(Transcribed page contents)

▬▬▬

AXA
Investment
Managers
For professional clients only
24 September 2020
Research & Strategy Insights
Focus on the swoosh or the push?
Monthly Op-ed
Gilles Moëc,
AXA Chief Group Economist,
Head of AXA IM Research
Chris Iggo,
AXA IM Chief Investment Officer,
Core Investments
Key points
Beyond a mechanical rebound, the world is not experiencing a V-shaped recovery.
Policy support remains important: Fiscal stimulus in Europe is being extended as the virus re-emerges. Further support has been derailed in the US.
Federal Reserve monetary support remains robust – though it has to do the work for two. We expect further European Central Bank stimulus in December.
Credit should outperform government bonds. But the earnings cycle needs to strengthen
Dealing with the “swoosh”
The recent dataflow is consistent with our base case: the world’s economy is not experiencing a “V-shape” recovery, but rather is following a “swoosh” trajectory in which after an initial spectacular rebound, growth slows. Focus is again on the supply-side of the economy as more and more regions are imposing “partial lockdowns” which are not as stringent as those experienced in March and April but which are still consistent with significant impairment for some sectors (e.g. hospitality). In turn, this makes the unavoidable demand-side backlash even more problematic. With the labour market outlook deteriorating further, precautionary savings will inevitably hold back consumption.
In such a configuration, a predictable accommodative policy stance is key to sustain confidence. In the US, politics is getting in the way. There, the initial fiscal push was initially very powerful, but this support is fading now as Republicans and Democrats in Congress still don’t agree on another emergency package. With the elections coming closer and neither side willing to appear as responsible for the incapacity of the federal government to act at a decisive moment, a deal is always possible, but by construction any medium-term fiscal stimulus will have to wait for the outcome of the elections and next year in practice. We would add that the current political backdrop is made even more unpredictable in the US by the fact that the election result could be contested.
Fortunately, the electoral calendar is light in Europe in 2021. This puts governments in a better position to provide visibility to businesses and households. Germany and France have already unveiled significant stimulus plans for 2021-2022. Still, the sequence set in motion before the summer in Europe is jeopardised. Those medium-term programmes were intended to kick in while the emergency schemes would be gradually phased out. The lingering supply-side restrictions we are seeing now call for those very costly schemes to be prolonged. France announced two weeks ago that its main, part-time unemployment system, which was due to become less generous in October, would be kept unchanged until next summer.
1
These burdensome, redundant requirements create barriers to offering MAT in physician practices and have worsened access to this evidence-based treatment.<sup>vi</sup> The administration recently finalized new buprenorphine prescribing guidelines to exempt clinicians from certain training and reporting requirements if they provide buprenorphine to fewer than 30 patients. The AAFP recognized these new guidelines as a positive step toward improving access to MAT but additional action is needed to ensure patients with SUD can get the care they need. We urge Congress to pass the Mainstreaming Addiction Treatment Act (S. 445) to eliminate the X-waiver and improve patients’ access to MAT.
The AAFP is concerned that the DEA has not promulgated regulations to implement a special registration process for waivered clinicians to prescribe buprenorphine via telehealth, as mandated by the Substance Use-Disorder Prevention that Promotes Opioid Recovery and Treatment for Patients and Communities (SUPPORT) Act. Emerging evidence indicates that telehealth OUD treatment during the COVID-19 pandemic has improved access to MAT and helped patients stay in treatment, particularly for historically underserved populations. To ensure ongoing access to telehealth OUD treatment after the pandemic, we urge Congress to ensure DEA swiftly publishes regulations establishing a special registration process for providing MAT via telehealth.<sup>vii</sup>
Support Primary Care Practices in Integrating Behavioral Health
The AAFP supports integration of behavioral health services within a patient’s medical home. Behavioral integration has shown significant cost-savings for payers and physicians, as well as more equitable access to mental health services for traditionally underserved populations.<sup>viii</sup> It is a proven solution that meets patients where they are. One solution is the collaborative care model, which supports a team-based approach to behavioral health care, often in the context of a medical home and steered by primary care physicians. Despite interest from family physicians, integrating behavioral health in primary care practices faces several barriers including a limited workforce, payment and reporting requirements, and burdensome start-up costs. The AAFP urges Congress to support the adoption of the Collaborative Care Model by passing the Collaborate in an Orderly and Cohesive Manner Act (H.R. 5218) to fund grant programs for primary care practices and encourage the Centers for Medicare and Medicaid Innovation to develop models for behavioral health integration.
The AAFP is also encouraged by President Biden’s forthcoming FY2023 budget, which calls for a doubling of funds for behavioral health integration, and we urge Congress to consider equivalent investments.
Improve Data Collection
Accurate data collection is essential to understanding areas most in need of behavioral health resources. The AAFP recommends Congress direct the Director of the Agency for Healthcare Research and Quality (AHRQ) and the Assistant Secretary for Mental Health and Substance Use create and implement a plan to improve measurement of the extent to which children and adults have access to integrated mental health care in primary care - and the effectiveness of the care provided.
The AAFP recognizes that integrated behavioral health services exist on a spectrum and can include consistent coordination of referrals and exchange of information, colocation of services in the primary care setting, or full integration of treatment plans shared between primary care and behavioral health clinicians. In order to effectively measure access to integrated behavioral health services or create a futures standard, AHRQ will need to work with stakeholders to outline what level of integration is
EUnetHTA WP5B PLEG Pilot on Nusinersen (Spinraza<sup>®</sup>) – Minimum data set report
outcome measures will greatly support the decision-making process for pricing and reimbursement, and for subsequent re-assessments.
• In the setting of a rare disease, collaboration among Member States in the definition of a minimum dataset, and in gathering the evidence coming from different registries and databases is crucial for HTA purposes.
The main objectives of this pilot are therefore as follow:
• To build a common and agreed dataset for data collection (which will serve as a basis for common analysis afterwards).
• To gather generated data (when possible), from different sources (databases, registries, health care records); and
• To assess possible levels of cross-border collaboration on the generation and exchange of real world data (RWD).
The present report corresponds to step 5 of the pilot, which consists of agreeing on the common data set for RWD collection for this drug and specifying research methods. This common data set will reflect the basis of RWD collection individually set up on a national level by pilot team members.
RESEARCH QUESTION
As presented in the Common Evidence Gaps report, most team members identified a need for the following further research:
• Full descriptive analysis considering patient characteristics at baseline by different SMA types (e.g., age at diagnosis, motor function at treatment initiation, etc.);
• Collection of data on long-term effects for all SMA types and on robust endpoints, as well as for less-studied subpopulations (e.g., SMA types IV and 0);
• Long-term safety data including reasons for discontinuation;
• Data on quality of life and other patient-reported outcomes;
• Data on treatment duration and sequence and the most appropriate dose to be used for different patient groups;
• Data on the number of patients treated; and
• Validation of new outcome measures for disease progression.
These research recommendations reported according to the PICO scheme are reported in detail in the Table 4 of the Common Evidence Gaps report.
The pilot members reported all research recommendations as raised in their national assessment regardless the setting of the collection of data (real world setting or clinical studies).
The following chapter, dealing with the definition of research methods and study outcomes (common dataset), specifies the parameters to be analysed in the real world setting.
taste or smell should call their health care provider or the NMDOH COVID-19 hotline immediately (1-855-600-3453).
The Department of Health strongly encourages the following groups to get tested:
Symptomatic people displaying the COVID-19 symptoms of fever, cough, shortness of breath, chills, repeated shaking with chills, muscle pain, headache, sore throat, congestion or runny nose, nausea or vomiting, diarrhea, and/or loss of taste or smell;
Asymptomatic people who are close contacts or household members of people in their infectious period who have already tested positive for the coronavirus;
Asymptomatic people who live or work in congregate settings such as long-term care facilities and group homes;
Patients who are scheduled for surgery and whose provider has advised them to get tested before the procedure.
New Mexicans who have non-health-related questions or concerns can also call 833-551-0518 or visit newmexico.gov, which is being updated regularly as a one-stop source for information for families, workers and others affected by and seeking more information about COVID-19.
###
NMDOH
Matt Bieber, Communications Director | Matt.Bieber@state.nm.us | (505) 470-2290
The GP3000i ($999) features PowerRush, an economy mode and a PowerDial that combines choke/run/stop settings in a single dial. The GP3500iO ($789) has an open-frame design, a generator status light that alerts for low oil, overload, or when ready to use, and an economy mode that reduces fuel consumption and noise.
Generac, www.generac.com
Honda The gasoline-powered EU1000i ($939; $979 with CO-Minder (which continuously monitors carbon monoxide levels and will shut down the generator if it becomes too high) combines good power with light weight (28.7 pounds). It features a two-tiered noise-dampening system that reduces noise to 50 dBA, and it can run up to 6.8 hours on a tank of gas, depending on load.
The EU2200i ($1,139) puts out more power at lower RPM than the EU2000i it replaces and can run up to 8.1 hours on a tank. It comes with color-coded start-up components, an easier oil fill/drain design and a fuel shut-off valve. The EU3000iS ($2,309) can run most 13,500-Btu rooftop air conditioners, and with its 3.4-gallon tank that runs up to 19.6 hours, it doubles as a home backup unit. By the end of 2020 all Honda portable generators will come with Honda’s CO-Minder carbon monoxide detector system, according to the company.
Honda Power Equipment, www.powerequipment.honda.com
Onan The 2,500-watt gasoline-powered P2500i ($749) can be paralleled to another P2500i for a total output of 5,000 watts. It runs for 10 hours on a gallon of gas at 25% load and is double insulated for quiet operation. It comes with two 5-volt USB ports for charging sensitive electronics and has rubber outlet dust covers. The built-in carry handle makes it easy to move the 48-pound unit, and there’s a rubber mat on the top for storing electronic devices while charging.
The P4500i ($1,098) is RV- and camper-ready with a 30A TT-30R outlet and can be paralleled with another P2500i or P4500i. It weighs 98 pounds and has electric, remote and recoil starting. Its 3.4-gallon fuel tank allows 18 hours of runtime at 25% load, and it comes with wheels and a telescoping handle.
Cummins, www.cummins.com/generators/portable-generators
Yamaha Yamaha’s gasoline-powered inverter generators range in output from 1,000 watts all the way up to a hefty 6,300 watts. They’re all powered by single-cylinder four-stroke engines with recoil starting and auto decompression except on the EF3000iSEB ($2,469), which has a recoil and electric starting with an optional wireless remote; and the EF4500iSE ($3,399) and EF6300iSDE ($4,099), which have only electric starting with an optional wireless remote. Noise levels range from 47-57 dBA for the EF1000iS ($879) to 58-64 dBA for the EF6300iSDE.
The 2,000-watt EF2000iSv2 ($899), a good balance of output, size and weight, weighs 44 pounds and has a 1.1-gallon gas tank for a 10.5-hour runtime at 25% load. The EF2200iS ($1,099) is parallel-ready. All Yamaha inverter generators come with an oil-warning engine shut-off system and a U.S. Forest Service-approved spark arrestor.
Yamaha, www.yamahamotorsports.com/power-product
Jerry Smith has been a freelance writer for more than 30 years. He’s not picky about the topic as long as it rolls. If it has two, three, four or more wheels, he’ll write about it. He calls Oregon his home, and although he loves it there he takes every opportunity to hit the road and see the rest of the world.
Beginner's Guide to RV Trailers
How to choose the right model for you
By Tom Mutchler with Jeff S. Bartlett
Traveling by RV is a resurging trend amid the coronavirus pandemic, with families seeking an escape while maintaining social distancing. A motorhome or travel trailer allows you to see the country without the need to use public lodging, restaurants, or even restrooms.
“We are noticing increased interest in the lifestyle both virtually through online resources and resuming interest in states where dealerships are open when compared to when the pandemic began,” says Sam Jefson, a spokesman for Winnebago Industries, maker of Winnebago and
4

▬▬▬

> [TASK PROMPT]: Would you please copy exactly the part of the entries above that begins at the line containing "24 September 2020" and ends at the line containing "Beyond a mechanical", both lines included?

> [RESULT]:
24 September 2020
Research & Strategy Insights
Focus on the swoosh or the push?
Monthly Op-ed
Gilles Moëc,
AXA Chief Group Economist,
Head of AXA IM Research
Chris Iggo,
AXA IM Chief Investment Officer,
Core Investments
Key points
Beyond a mechanical rebound, the world is not experiencing a V-shaped recovery.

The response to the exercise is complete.